In the listing below, find each line with the string "solid" and return it.

* [MATERIAL TO PROCESS]
========================

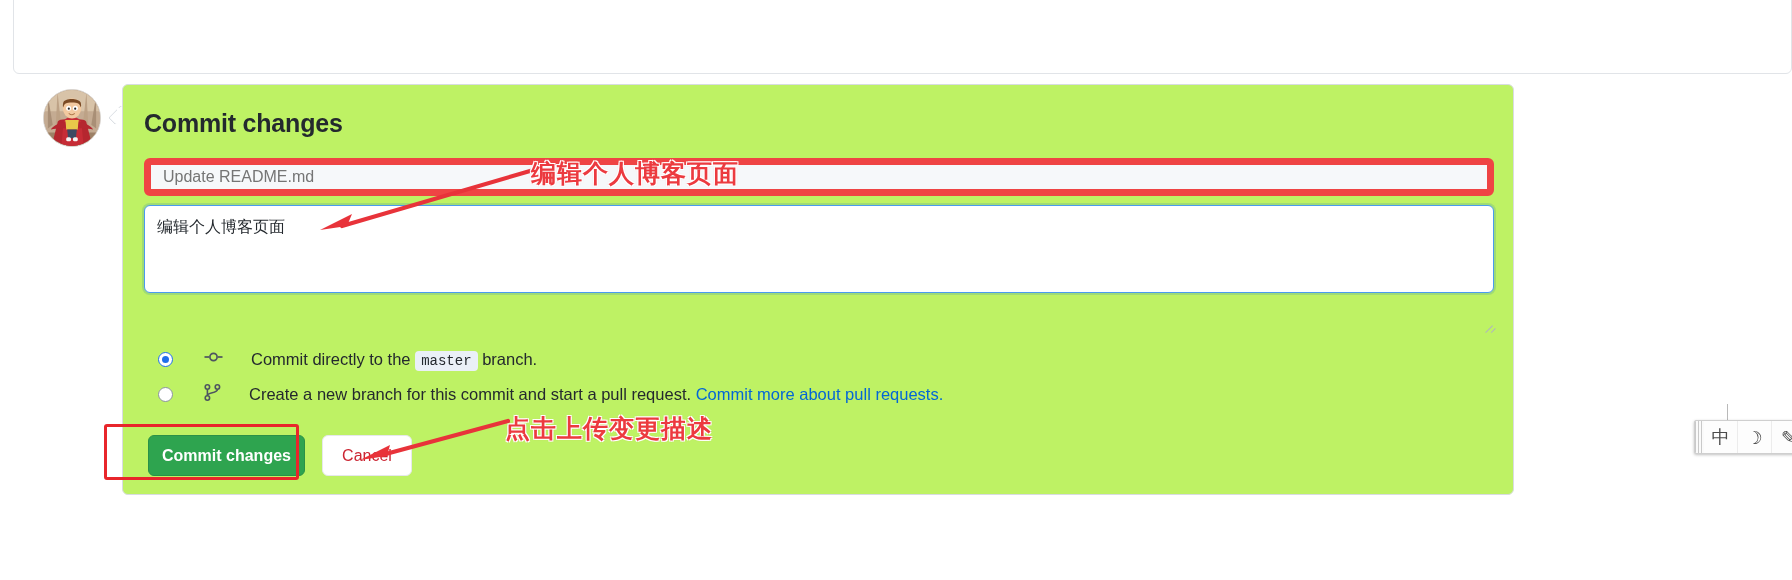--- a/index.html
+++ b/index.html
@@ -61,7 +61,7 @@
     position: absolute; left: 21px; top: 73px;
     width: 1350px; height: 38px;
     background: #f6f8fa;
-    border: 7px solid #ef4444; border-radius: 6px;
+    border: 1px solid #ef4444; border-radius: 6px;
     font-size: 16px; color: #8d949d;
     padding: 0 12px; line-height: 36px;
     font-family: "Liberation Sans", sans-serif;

========================

* [SOLUTION TO THIS TASK]
-    border: 7px solid #ef4444; border-radius: 6px;
+    border: 1px solid #ef4444; border-radius: 6px;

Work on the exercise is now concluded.